[Data records]

-------

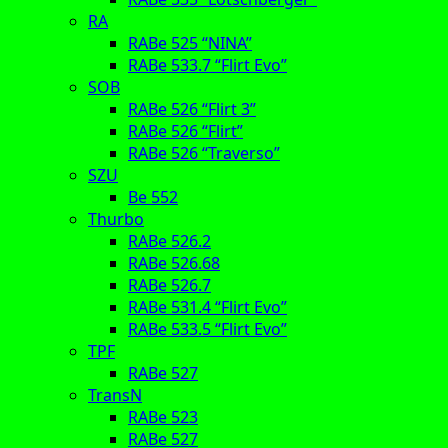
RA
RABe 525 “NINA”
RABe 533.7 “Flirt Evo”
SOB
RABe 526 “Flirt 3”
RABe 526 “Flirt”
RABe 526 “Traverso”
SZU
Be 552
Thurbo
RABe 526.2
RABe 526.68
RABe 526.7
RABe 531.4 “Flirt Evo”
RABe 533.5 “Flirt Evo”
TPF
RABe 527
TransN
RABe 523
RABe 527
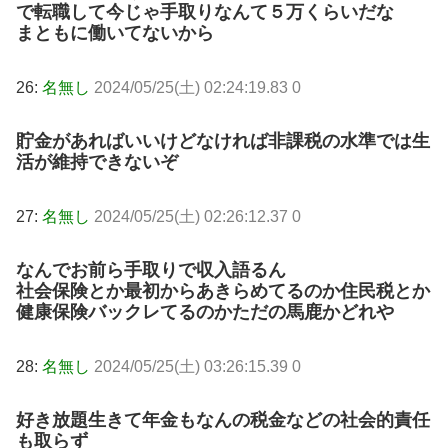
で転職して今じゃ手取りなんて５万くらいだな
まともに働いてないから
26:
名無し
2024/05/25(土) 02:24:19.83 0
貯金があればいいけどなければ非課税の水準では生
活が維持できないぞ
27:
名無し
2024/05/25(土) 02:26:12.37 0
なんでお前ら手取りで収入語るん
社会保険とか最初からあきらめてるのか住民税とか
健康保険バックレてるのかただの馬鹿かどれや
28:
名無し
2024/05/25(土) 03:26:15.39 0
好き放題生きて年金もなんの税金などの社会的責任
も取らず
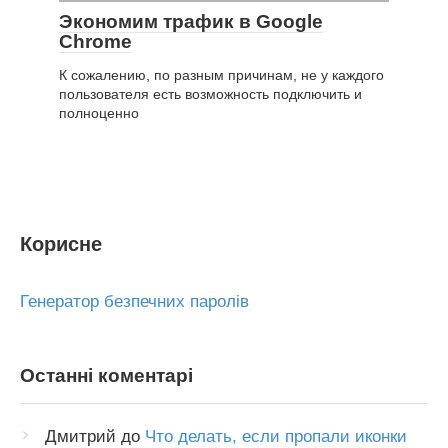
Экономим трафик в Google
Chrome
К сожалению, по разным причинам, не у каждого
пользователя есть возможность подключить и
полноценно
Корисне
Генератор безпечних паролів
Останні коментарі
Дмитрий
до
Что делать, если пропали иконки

-------

Copy every line of text from all the rows above, word for word and in the same order, leaving out the pictures.

### RESULT OF THIS TASK
RA
RABe 525 “NINA”
RABe 533.7 “Flirt Evo”
SOB
RABe 526 “Flirt 3”
RABe 526 “Flirt”
RABe 526 “Traverso”
SZU
Be 552
Thurbo
RABe 526.2
RABe 526.68
RABe 526.7
RABe 531.4 “Flirt Evo”
RABe 533.5 “Flirt Evo”
TPF
RABe 527
TransN
RABe 523
RABe 527
で転職して今じゃ手取りなんて５万くらいだな
まともに働いてないから
26:
名無し
2024/05/25(土) 02:24:19.83 0
貯金があればいいけどなければ非課税の水準では生
活が維持できないぞ
27:
名無し
2024/05/25(土) 02:26:12.37 0
なんでお前ら手取りで収入語るん
社会保険とか最初からあきらめてるのか住民税とか
健康保険バックレてるのかただの馬鹿かどれや
28:
名無し
2024/05/25(土) 03:26:15.39 0
好き放題生きて年金もなんの税金などの社会的責任
も取らず
Экономим трафик в Google
Chrome
К сожалению, по разным причинам, не у каждого
пользователя есть возможность подключить и
полноценно
Корисне
Генератор безпечних паролів
Останні коментарі
Дмитрий
до
Что делать, если пропали иконки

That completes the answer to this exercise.